## GOAL OF THE EXERCISE
Line by line, copy the records below exactly and leave the pictures out.

## RECORD EXTRACTS
▼
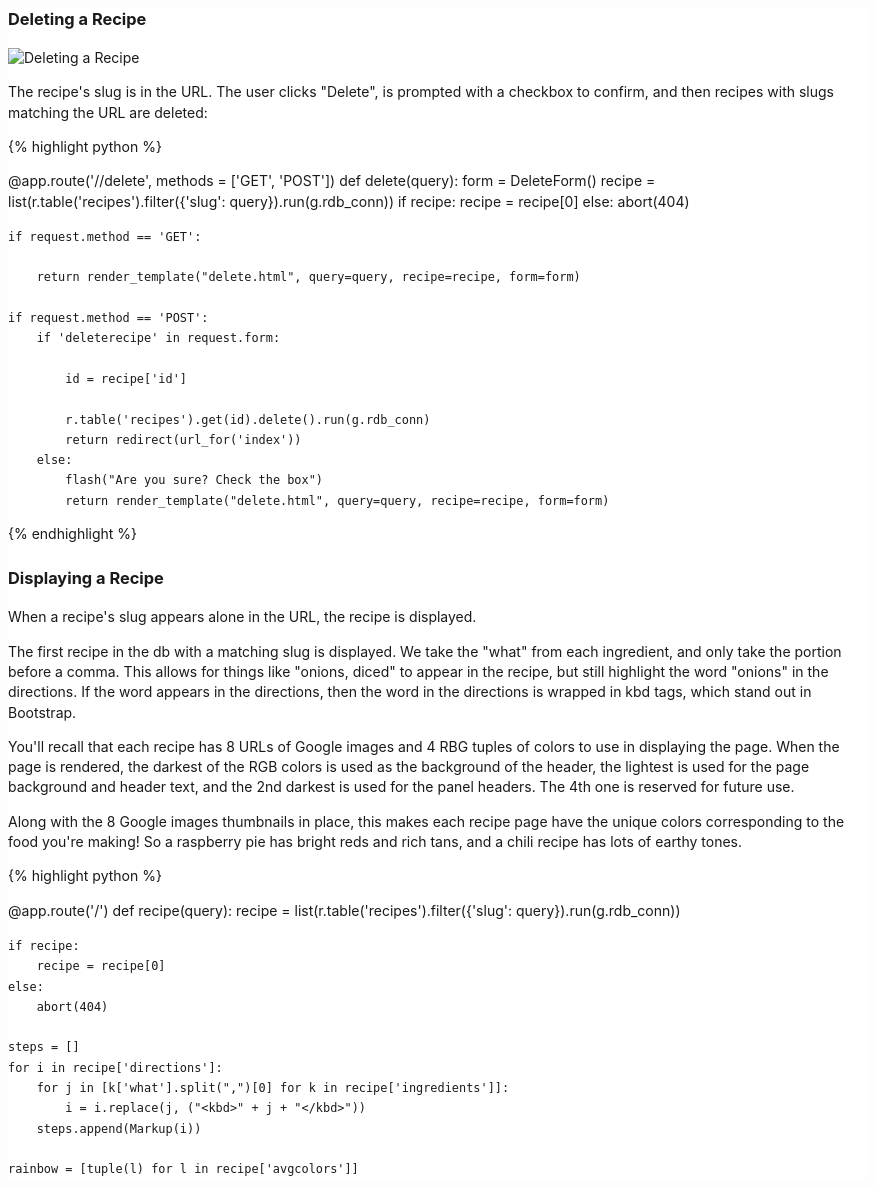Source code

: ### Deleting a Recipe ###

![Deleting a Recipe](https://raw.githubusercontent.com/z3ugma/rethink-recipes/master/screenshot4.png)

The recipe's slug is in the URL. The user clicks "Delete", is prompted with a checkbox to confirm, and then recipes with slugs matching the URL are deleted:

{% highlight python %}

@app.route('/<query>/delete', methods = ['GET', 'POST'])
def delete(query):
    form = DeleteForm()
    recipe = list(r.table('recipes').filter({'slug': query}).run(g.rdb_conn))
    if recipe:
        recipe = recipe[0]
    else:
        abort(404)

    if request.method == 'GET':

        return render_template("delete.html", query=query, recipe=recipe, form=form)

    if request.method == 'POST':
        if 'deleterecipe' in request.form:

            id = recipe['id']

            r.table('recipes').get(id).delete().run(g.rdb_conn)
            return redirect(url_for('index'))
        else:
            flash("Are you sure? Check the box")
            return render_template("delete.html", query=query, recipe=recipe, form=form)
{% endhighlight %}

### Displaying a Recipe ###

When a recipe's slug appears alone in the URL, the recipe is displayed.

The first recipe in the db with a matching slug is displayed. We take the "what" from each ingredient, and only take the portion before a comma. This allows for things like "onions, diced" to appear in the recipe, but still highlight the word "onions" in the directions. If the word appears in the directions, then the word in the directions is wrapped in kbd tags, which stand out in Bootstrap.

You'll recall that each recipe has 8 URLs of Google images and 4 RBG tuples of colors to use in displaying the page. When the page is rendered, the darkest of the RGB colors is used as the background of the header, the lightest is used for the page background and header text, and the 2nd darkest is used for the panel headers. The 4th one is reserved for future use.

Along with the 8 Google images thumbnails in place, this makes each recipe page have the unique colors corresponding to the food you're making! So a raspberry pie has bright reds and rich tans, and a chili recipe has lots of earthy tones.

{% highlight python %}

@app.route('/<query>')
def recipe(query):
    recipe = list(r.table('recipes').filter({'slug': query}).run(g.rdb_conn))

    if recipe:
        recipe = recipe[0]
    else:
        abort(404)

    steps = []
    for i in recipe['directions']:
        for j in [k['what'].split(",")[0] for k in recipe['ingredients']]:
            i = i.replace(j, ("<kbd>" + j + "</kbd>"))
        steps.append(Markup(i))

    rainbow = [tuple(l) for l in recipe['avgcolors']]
▲
## RESPONSE BOX
Source code

: ### Deleting a Recipe ###

![Deleting a Recipe](https://raw.githubusercontent.com/z3ugma/rethink-recipes/master/screenshot4.png)

The recipe's slug is in the URL. The user clicks "Delete", is prompted with a checkbox to confirm, and then recipes with slugs matching the URL are deleted:

{% highlight python %}

@app.route('/<query>/delete', methods = ['GET', 'POST'])
def delete(query):
    form = DeleteForm()
    recipe = list(r.table('recipes').filter({'slug': query}).run(g.rdb_conn))
    if recipe:
        recipe = recipe[0]
    else:
        abort(404)

    if request.method == 'GET':

        return render_template("delete.html", query=query, recipe=recipe, form=form)

    if request.method == 'POST':
        if 'deleterecipe' in request.form:

            id = recipe['id']

            r.table('recipes').get(id).delete().run(g.rdb_conn)
            return redirect(url_for('index'))
        else:
            flash("Are you sure? Check the box")
            return render_template("delete.html", query=query, recipe=recipe, form=form)
{% endhighlight %}

### Displaying a Recipe ###

When a recipe's slug appears alone in the URL, the recipe is displayed.

The first recipe in the db with a matching slug is displayed. We take the "what" from each ingredient, and only take the portion before a comma. This allows for things like "onions, diced" to appear in the recipe, but still highlight the word "onions" in the directions. If the word appears in the directions, then the word in the directions is wrapped in kbd tags, which stand out in Bootstrap.

You'll recall that each recipe has 8 URLs of Google images and 4 RBG tuples of colors to use in displaying the page. When the page is rendered, the darkest of the RGB colors is used as the background of the header, the lightest is used for the page background and header text, and the 2nd darkest is used for the panel headers. The 4th one is reserved for future use.

Along with the 8 Google images thumbnails in place, this makes each recipe page have the unique colors corresponding to the food you're making! So a raspberry pie has bright reds and rich tans, and a chili recipe has lots of earthy tones.

{% highlight python %}

@app.route('/<query>')
def recipe(query):
    recipe = list(r.table('recipes').filter({'slug': query}).run(g.rdb_conn))

    if recipe:
        recipe = recipe[0]
    else:
        abort(404)

    steps = []
    for i in recipe['directions']:
        for j in [k['what'].split(",")[0] for k in recipe['ingredients']]:
            i = i.replace(j, ("<kbd>" + j + "</kbd>"))
        steps.append(Markup(i))

    rainbow = [tuple(l) for l in recipe['avgcolors']]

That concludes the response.